§ Quoted passage
In an implementation i know all HANDLEs are defined as ints in D. Doesn't make sense to call them pointers, since (1) they may accept constant values and (2) you cannot dereference them yourself, as even if they are pointers they only are valid within the Windows API implementation and cannot be dereferenced in application software. Besides, noone really knows whether they are pointers, or even just some kinds of unique IDs.

> "# If you must share the same storage location between pointers and non-pointer types, use a union to do it so the garbage collector knows about it."
> 
> How would the GC know about it, unless the union keeps a record of which member is 'active'?

It wouldn't know, it would just scan anyway. The conservative GC has to be safe and thus err on the side of assuming anything which is not known is a pointer. In particular, no information exists over stack and over freestanding structs. Only objects and parts thereof get type information. However, this could possibly be extended to free-floating structs someday...

-eye

In article <burvq5$1eq0$1@digitaldaemon.com>, Ilya Minkov says...
>
>Stewart Gordon wrote:
>> Makes sense, though I'm still a bit puzzled, as it also says:
>> "#  Do not store integer values into pointers.
>> # Do not store magic values into pointers, other than null."
>> 
>> What would be the consequence of this?

Actually, the documentation should be changed here! It should say "do not ever store anything in a pointer". You should only assign it values of other pointers (as in foo = bar), or the null value.

Since many D users are former C(++) users, it is customary to do all kinds of "wizardry" with pointers. For example, if one wants to make his own upCaseString(), then those people would probably use a pointer, and increment it as an int, to make it point at the next character. The spirit of D is to allow such (stupiditiy), but at yor own risk. (C users have a hard time remembering to leave pointers alone because in C you're the only one ever to use these values, and you "own" the entire program. In D there are always at least two users for these values: you and the GC!)

§ Dataset extract
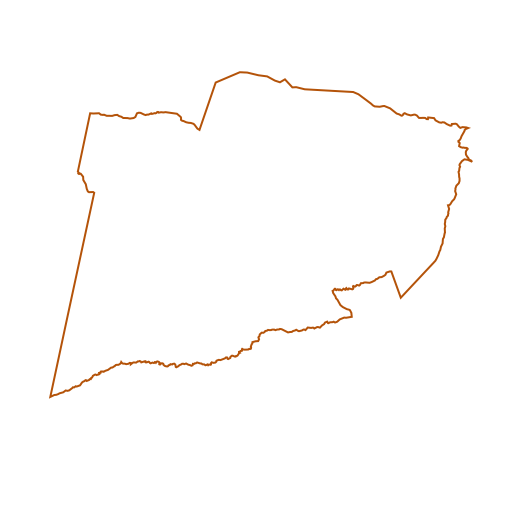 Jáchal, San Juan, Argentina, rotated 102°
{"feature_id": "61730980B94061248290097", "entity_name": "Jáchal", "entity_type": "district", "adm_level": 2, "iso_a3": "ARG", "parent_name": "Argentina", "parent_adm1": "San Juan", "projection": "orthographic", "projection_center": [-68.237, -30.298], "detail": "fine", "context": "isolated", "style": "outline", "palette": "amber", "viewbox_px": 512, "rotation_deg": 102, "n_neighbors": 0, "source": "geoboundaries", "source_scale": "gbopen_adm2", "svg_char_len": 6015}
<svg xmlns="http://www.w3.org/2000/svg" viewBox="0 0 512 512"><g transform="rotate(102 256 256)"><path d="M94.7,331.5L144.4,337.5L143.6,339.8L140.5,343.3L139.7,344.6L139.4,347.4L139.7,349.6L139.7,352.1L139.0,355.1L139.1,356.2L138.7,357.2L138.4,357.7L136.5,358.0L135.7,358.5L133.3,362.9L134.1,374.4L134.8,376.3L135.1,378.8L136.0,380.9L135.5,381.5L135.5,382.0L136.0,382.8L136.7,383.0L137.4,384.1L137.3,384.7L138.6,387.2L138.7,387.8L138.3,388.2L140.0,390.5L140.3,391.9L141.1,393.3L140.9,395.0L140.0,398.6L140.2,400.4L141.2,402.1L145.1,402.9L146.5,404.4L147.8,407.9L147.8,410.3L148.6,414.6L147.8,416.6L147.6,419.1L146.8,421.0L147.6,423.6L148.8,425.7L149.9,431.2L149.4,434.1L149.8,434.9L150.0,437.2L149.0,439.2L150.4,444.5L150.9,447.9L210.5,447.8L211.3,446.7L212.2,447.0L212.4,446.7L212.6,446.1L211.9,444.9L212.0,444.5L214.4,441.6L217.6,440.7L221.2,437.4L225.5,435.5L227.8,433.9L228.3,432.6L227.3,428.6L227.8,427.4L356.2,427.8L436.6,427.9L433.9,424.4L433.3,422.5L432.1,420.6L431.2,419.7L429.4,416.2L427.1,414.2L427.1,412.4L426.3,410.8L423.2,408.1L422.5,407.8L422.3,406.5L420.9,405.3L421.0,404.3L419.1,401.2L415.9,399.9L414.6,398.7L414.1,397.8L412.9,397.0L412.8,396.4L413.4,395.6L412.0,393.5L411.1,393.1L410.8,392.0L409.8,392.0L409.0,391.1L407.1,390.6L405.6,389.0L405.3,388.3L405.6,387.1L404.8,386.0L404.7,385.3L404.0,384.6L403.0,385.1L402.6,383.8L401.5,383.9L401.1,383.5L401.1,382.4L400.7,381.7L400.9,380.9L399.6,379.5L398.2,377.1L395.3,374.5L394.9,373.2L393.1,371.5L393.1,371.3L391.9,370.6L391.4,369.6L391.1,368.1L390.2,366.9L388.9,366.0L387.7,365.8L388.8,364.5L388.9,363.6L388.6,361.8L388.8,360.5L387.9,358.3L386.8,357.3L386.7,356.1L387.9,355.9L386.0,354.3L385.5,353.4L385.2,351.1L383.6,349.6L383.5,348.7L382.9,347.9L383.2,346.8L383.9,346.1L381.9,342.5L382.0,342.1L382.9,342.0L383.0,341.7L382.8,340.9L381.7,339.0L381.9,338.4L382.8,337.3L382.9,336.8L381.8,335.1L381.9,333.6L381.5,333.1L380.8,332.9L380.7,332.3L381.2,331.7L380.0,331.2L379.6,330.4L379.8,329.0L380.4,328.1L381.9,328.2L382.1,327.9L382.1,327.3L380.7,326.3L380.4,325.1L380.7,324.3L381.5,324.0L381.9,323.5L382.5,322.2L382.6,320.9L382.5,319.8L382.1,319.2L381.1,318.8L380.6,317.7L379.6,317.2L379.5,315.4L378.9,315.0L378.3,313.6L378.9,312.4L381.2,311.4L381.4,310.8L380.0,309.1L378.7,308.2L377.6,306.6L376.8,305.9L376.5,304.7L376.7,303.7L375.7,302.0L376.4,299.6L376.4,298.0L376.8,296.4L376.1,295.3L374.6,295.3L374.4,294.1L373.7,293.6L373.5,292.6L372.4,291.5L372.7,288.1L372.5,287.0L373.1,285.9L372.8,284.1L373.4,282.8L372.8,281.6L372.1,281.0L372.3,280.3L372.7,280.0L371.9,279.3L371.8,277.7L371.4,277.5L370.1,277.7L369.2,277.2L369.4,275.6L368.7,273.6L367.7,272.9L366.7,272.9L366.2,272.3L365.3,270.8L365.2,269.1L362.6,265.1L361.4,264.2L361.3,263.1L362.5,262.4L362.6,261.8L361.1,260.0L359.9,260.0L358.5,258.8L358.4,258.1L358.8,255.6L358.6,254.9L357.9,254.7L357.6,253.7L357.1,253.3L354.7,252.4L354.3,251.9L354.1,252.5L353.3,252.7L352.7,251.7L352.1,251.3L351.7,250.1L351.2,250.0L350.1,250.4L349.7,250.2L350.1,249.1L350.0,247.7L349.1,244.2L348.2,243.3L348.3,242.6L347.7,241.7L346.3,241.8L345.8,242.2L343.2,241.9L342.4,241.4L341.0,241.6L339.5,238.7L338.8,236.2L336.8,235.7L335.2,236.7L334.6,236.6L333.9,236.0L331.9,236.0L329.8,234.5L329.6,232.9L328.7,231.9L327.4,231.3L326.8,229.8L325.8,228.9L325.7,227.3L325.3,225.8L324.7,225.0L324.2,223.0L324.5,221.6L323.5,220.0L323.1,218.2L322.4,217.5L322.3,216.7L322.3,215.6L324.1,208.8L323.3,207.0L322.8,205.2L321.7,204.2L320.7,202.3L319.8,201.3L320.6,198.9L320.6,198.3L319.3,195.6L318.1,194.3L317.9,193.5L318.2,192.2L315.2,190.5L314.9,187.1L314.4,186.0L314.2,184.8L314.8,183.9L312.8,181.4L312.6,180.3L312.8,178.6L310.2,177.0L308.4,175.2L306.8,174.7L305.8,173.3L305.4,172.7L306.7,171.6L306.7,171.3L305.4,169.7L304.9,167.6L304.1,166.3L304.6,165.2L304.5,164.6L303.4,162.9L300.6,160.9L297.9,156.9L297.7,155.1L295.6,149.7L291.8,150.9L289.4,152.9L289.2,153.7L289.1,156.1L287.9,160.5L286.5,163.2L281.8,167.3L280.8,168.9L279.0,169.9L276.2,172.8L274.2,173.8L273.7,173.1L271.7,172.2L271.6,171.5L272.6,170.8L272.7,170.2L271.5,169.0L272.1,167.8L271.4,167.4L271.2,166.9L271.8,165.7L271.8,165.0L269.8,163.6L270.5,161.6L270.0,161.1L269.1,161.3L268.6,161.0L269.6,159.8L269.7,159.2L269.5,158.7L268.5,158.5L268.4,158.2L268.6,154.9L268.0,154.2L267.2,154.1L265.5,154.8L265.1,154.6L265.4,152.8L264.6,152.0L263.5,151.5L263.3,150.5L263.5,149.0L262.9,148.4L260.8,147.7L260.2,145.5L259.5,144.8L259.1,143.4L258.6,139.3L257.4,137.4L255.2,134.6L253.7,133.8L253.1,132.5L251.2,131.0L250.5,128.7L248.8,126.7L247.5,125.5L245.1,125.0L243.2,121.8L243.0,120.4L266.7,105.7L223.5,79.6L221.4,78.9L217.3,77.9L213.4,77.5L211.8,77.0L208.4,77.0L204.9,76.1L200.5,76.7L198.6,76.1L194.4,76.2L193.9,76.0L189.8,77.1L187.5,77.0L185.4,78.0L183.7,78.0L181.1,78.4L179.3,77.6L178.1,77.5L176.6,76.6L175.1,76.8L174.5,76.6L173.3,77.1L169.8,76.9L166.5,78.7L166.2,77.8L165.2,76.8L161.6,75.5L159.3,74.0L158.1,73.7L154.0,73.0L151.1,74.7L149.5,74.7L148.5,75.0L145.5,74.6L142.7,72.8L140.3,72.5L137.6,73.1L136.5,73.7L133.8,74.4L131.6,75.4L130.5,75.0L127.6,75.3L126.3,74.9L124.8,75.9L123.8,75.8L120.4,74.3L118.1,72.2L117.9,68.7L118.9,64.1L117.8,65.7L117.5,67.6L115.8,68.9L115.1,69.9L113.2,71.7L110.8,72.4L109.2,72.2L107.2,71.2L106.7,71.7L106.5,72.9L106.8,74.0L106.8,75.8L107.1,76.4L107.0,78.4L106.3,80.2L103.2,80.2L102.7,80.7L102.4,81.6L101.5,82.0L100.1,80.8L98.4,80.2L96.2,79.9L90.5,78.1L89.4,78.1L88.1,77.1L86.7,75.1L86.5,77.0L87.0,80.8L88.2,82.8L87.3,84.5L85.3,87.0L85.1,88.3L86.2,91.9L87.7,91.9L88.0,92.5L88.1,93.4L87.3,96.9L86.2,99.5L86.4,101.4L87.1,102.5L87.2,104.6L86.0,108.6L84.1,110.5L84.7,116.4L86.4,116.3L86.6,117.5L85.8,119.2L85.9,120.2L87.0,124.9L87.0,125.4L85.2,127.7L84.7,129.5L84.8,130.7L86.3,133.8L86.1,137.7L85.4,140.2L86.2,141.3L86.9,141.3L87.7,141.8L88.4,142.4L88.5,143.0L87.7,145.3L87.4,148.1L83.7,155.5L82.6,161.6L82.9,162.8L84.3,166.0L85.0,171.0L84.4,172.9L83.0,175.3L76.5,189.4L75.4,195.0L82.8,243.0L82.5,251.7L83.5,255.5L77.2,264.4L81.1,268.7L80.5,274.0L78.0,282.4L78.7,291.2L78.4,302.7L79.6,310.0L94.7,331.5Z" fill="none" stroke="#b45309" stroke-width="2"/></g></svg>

...

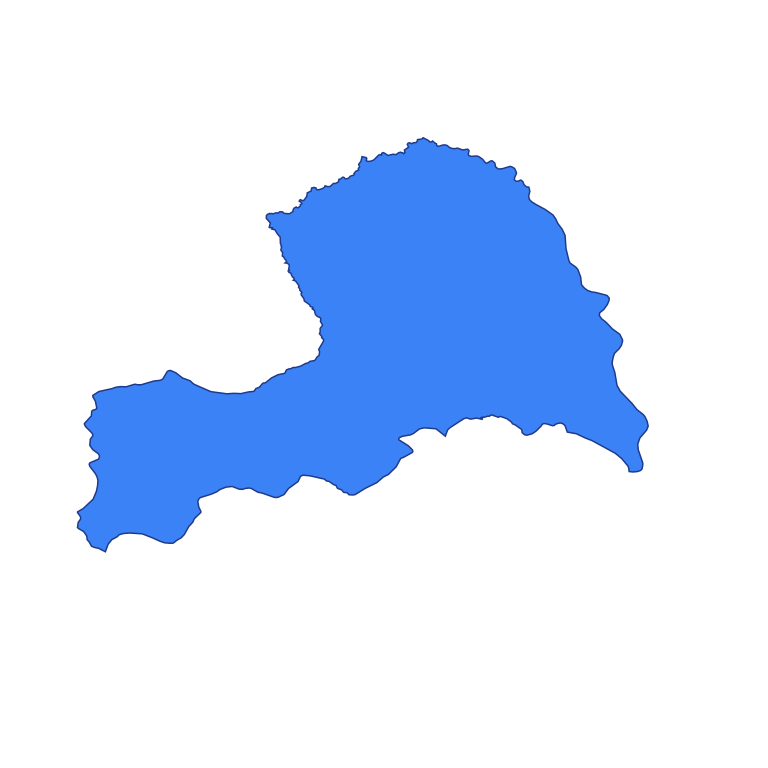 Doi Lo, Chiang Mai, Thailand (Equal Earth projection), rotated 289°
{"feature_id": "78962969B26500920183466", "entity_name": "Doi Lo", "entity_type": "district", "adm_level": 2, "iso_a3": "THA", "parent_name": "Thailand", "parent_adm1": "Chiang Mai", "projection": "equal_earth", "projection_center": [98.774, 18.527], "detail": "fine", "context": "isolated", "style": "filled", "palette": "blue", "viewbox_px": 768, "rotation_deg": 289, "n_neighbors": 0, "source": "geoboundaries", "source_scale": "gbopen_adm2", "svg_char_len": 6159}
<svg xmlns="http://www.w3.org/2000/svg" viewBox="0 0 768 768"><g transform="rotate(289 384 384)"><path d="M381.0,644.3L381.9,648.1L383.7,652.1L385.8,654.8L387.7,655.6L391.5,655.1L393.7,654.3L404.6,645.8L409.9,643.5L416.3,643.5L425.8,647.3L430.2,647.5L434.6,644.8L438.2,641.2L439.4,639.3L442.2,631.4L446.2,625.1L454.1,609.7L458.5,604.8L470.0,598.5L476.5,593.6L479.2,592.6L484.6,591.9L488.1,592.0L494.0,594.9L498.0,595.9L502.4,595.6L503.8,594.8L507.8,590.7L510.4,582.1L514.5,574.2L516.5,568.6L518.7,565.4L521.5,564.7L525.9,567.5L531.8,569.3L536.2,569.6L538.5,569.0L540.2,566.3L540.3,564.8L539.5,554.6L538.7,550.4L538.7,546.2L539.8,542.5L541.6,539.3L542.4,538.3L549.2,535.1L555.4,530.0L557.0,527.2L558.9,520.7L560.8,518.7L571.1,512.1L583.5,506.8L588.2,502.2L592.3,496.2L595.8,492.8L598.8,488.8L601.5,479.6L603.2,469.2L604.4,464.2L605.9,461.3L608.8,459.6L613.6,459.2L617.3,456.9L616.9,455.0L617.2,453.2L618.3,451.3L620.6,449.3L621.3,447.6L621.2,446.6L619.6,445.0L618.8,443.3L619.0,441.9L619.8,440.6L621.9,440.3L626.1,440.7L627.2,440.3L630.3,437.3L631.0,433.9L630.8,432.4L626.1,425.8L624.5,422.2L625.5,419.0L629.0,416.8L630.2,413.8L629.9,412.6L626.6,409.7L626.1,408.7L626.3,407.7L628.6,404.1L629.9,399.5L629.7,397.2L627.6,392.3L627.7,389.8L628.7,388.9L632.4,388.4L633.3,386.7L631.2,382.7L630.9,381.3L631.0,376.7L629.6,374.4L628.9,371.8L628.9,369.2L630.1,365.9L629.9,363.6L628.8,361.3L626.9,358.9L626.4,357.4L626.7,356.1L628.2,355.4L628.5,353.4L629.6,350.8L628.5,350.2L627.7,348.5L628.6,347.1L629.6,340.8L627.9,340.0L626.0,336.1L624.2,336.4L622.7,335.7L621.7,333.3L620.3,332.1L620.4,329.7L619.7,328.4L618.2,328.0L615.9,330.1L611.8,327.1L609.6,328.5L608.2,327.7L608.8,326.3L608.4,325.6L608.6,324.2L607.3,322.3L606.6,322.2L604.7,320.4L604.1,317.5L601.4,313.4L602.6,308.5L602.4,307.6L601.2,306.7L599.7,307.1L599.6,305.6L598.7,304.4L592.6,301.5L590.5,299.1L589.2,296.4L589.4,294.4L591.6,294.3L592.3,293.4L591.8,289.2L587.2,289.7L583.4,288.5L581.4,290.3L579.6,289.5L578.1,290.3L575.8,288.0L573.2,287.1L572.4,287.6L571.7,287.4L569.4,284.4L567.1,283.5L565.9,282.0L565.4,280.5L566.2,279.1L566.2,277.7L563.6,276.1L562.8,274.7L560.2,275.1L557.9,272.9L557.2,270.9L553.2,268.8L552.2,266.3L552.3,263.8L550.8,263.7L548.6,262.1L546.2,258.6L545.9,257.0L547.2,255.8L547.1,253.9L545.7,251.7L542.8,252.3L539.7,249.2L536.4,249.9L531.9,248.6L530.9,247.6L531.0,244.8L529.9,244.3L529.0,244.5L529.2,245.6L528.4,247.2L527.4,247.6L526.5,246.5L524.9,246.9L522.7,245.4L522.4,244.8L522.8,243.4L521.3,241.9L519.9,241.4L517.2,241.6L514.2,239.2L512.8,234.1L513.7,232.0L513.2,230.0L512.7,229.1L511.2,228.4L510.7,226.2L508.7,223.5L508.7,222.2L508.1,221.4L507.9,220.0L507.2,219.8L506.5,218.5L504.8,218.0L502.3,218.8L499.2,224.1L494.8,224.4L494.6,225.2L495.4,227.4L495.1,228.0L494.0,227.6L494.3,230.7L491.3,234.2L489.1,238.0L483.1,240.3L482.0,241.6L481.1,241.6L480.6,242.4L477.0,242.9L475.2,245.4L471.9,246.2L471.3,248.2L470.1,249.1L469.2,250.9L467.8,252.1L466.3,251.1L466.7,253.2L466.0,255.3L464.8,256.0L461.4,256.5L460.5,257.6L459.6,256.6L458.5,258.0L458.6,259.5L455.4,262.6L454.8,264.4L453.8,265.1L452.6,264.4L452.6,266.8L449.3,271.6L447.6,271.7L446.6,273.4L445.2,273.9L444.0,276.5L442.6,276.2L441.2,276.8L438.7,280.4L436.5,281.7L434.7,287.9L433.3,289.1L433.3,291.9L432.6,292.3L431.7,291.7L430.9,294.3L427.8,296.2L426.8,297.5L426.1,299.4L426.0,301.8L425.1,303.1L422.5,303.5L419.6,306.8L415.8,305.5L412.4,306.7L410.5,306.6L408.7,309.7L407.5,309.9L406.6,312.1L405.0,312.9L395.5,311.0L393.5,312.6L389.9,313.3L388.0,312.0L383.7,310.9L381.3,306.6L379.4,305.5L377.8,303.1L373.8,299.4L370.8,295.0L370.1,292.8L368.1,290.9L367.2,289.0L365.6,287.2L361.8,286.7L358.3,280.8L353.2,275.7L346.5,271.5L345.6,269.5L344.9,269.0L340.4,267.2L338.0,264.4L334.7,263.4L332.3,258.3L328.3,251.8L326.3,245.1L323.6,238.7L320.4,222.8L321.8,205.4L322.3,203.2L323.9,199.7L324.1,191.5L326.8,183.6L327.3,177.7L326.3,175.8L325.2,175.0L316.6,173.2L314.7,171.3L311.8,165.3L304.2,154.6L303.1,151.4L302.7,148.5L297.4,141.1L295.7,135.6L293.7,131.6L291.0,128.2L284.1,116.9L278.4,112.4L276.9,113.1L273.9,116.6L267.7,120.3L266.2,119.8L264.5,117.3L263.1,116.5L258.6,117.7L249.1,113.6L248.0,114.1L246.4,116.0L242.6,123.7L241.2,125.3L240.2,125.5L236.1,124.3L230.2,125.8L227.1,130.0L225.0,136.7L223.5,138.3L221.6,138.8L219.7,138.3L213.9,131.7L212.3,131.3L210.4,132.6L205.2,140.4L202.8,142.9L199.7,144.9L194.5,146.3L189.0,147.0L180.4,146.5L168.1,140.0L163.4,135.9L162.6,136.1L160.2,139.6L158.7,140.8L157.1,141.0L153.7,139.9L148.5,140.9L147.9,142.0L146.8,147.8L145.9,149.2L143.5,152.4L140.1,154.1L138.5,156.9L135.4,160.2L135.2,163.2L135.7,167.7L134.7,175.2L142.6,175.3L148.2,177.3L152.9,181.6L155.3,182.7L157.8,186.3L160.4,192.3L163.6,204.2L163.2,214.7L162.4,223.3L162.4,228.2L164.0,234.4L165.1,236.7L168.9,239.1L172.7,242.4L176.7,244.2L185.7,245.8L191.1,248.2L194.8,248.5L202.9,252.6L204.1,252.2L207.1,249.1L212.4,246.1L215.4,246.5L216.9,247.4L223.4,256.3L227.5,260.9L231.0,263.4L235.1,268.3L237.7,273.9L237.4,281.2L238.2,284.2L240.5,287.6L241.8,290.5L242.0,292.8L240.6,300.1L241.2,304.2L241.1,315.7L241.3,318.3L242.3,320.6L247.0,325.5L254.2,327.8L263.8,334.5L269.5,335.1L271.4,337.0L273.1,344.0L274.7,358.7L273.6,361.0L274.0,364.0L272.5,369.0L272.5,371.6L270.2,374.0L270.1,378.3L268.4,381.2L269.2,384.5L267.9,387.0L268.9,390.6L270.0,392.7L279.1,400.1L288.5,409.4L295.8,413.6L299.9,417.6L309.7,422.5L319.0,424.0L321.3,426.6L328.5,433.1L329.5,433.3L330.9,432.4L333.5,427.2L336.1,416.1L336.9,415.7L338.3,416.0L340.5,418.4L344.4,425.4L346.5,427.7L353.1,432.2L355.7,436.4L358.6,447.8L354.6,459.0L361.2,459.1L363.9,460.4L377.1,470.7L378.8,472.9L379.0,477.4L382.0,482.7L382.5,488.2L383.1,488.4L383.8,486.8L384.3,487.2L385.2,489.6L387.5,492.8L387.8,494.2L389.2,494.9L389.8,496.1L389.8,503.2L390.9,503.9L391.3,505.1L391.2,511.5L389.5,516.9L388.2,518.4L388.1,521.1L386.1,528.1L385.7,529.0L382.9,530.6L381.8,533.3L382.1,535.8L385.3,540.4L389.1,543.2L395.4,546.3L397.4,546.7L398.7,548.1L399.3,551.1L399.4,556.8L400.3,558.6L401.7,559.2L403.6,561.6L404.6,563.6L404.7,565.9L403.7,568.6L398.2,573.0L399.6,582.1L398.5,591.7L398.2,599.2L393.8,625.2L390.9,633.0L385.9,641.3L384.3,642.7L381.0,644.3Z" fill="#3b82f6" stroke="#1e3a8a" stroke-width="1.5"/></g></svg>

--

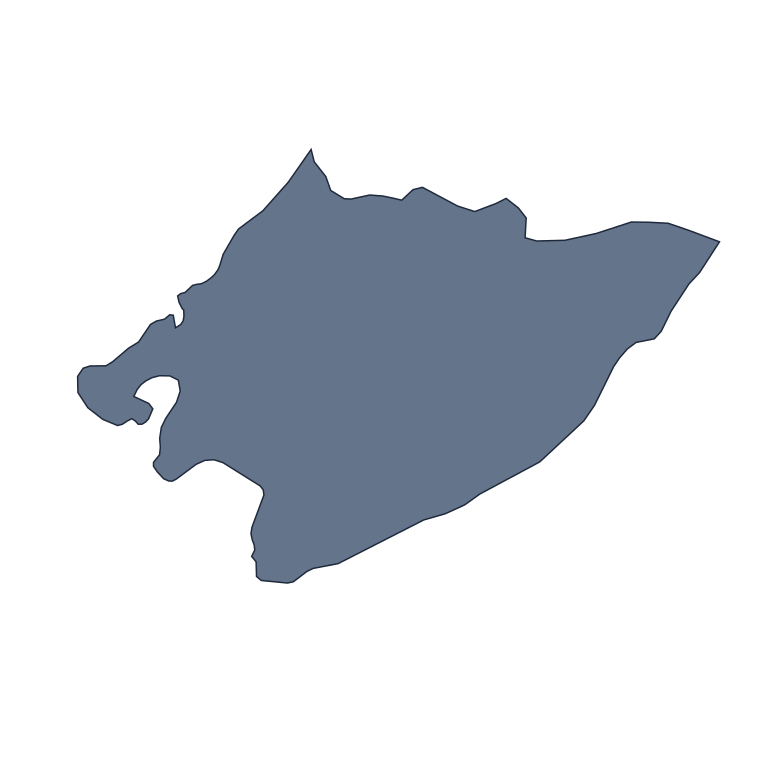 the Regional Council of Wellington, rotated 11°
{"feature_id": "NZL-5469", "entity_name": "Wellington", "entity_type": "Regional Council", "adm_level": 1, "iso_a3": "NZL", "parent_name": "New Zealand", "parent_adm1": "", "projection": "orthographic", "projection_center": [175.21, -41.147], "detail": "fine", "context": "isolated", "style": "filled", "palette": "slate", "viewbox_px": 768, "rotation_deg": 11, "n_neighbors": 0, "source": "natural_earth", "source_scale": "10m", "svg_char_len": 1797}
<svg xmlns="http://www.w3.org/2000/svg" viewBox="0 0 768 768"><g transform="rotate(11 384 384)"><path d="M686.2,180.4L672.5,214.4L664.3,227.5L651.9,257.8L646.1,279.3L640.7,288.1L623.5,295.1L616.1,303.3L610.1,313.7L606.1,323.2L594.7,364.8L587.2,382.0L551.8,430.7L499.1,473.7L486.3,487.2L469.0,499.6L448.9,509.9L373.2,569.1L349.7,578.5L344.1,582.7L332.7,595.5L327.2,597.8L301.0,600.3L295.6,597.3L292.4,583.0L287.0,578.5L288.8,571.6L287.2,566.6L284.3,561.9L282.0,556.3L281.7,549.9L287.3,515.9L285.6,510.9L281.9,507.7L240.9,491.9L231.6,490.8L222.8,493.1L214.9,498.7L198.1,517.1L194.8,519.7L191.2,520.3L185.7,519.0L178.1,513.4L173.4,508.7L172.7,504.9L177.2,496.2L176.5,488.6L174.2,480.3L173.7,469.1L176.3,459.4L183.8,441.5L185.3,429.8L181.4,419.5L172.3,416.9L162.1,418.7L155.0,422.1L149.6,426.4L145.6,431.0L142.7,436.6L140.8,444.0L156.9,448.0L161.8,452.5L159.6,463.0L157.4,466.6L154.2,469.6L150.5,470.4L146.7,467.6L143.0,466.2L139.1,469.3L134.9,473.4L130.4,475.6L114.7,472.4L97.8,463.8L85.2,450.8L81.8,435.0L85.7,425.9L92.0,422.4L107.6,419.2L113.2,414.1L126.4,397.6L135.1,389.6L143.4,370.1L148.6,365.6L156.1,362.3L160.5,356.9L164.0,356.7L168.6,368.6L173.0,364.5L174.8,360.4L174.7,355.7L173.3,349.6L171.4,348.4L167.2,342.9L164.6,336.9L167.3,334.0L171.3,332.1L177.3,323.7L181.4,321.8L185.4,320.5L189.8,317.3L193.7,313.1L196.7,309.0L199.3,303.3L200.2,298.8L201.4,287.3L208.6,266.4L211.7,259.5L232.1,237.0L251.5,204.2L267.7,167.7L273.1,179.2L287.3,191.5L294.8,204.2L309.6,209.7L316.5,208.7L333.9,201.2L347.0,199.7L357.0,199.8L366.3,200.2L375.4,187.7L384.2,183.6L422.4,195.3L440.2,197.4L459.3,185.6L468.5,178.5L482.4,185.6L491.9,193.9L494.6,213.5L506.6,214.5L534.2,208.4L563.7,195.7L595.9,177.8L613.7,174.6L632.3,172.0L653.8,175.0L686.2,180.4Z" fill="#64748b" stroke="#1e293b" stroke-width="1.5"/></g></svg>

§ Problem to solve
Can you write out the part of the thread on D pointers and the garbage collector, starting at "It wouldn't know, it" and ending at "free-floating structs someday...", word for word?

§ Full solution
It wouldn't know, it would just scan anyway. The conservative GC has to be safe and thus err on the side of assuming anything which is not known is a pointer. In particular, no information exists over stack and over freestanding structs. Only objects and parts thereof get type information. However, this could possibly be extended to free-floating structs someday...